**DIRECTIVE**
Sum up the passage about a reunion in Sudan in two sentences.

**PAGE EXTRACT**
= Beginning of Section =
Ya Habibi!” I was tackled and lifted my off my feet in a bearhug embrace. I hadn’t seen Helima in seven years, since I’d last visited my father’s archaeology site in northern Sudan, and she hadn’t changed a bit. Barging through the house door with her 70-year-old wiry frame, her grin reached from cheek to cheek. Wrapped in neon designs and bubbling with energy and laughter, she was the Sudan I remembered. Within minutes, I was on a motor bike speeding towards her shanty home for dinner.
= End of Section =
**DATA UNDER STUDY**
= Beginning of Section =
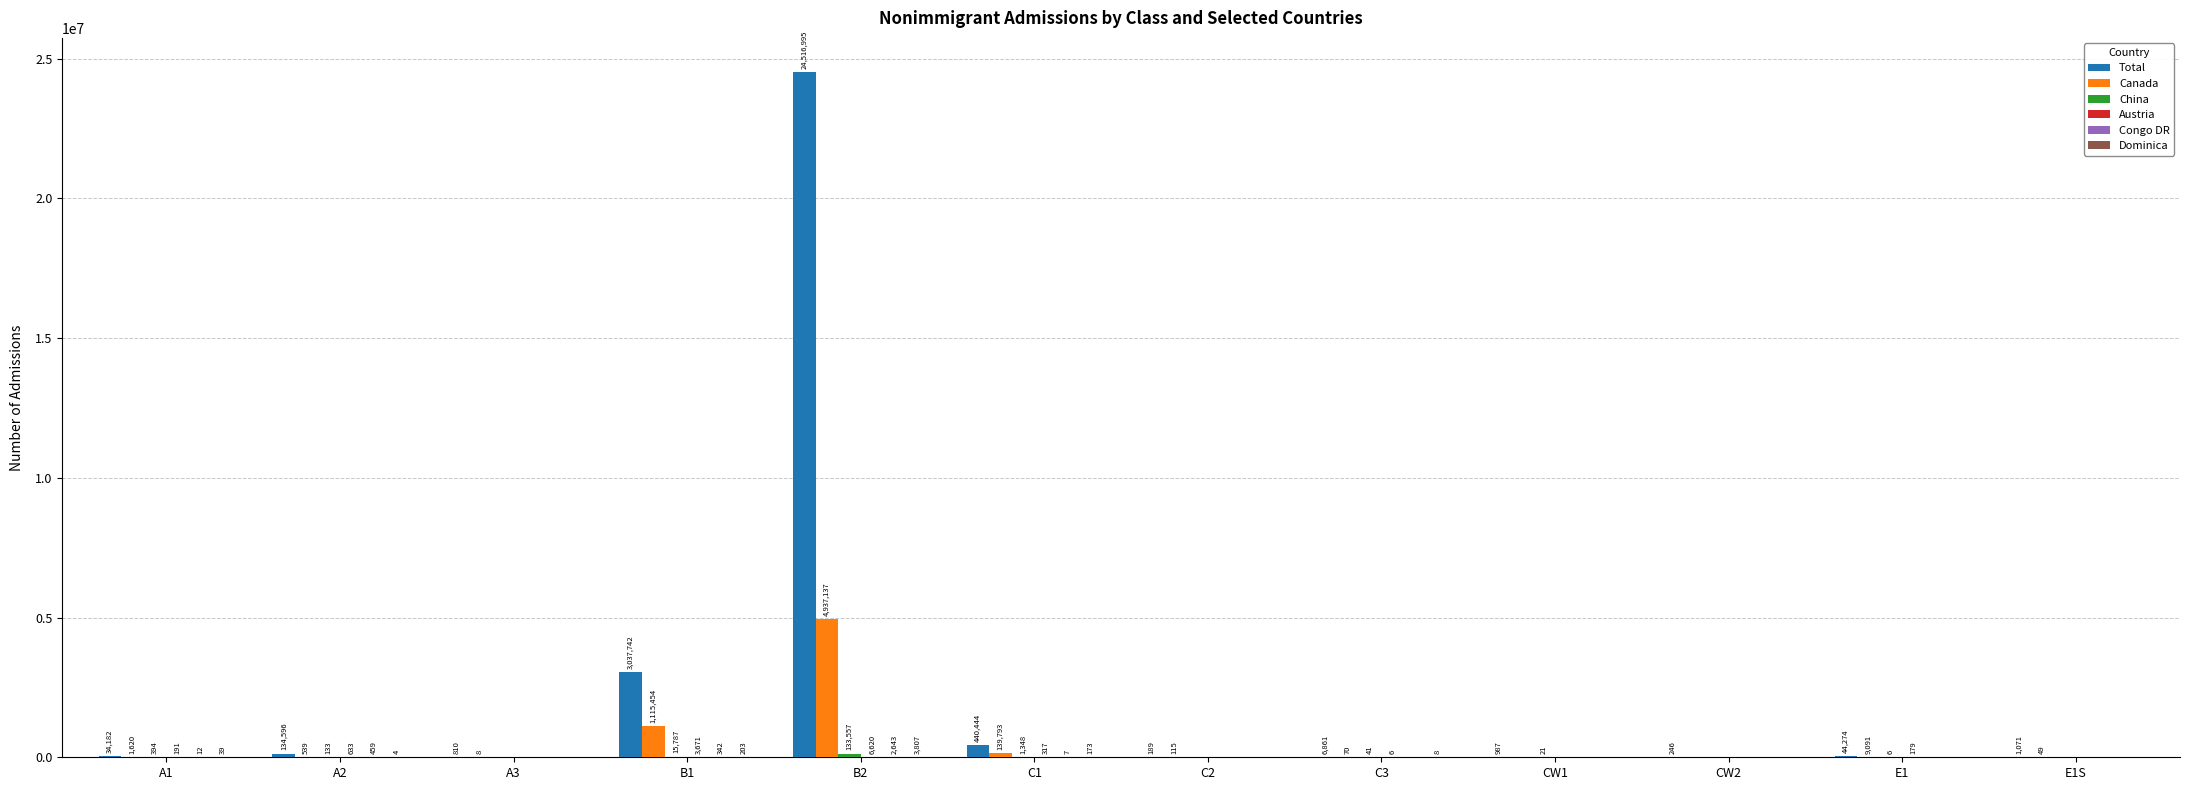

What is the spread (max minus min) of values at B2?

24514352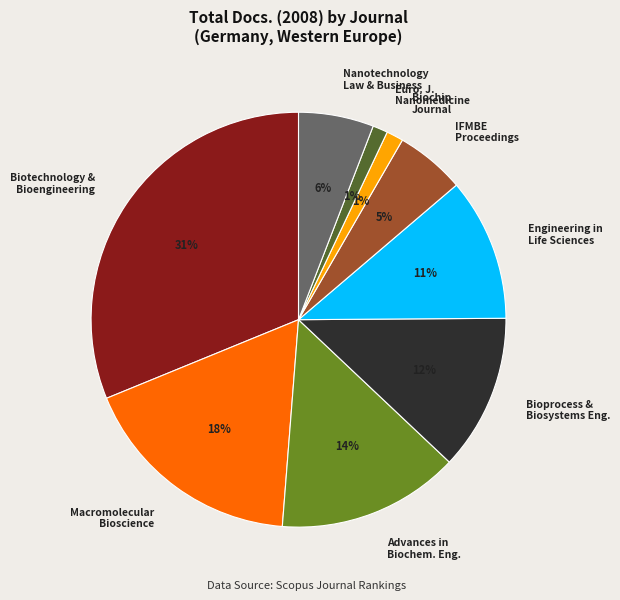

To the nearest percent, what percentage of the pie is Engineering in Life Sciences?

11%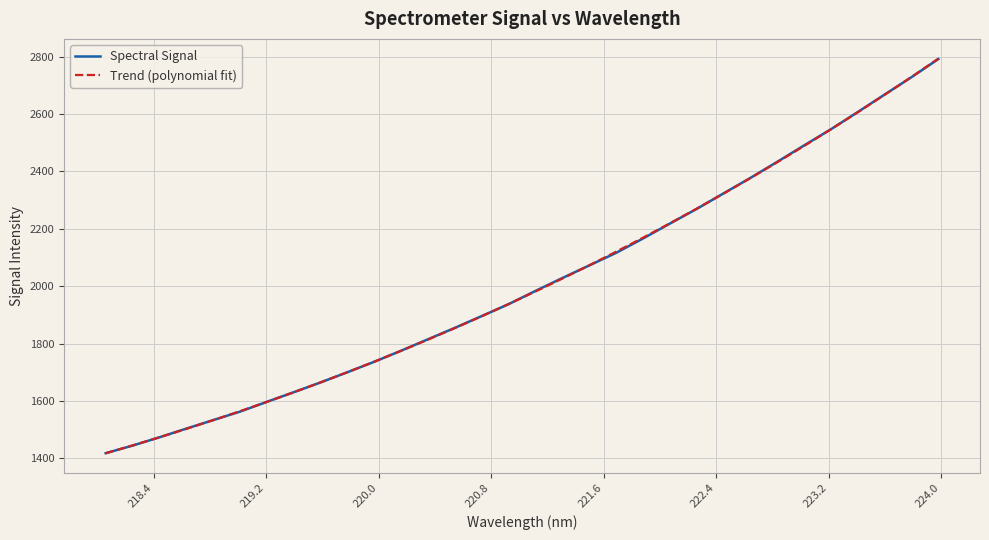

What is the highest value of the Trend (polynomial fit) series?

2792.8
= End of Section =
**RESPONSE TO THIS EXERCISE**
Helima greets the narrator with a lifting bearhug after seven years apart, the last meeting having been during the narrator's visit to a father's archaeology site in northern Sudan. At 70 she seems unchanged, wiry, grinning, dressed in neon designs and full of energy, and within minutes the narrator is speeding on a motorbike to her shanty home for dinner.